The car is a 2004 Acura TSX, which I've had since October 2003 (bought new), making this its ninth winter. I live in Massachusetts, so it's been subjected to the ravages of road salt, and those ravages wound up being primarily evident in the horizontal seams at the bottom of both front doors, down by the drain holes. The problem was worse on the passenger's side of the car: maybe a foot of rusty seam there, versus 6 or 8 inches on the driver's side. For a few years those sections of seam were just bumpy: there was obviously rust under the paint, but only in the last year or so did it break through, in places.

Back in November, I decided to attack the rust, and my approach was much like what the starter of this thread said he was thinking about trying.

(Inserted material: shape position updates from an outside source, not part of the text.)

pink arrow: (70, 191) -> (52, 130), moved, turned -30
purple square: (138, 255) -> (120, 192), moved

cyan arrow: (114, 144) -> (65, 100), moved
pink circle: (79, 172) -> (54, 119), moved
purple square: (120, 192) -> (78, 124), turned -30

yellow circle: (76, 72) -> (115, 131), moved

I already had a rust-conversion product and Eastwood's Rust Encapsulator, so I figured I ought to: use a wire brush to get rid of most of the rust, then apply the converter, then apply Encapsulator, then apply paint. That's what I did, and it turned out pretty well. If I made any mistake, it was probably removing too much of the rust with the brush, leaving little for the converter to convert. Consequently, I wound up putting Encapsulator over converter that still looked primarily white (the conversion process is supposed to turn it black.) Once those coats had dried, more or less, I applied paint, but NOT my Acura Nighthawk Black Pearl touchup paint or the black single-stage Mazda paint I still have from my dozen-plus years of owning a 1990 RX-7. I sometimes think the single-stage, non-metallic Mazda paint is better for touchups job on the Acura, like touching up stone chips. What I DID use on the door seams was Rustoleum Gloss Black Protective Enamel, which was recommended to me by a local body shop operator, who thought it might be more protective and durable than automotive touchup paint. Because mine is a black car, and because the seams are largely out of sight, I didn't hesitate to go with the Rustoleum -- three coats, with light sanding between coats. My wire brushing of the seams removed some loose seam sealer; at the body shop operator's suggestion, I didn't bother replacing it. He thought there was little point.

Anyway, I'm quite pleased with how it turned out. With the between-coats sanding, the paint is pretty smooth, and I think I achieved good coverage on the rusty areas. I hasten to point out that this winter -- crazy mild and pretty much snowless -- has kept the roads largely salt-free, so the durability of what I did certainly hasn't been put to a tough test. (Believe me, I'm not complaining.) The body shop operator who gave me advice cautioned me early on in the process to be realistic -- to expect to have to redo the job every year or two. But it seems to have held up perfectly so far, so I'm thinking I might just get lucky and have it last for three or four years, and maybe even longer. (I'm probably jinxing myself with this optimism.)

And I should clearly note that the rust on the OP's doors was much more severe and widespread than on mine.
 
rx280- Glad to hear it's working out so well! Yeah, while I'm not in *any* way :argue against the "proper approaches", the "convert it, seal it, hope for the best" approach can sometimes work out OK.



That's basically the same thing the guys at Stoddard did on my Jaguar's seam rust. That was back in the early '90s and it's still 100% OK. Yeah, *100% OK* after all this time. No, it didn't work on the MPV's door seam rust, but hey...worth a shot if/when you don't want to "do it right".



dekeman- Since this thread was last active, I checked the POR website, and their putty-like stuff is called "PORPATCH".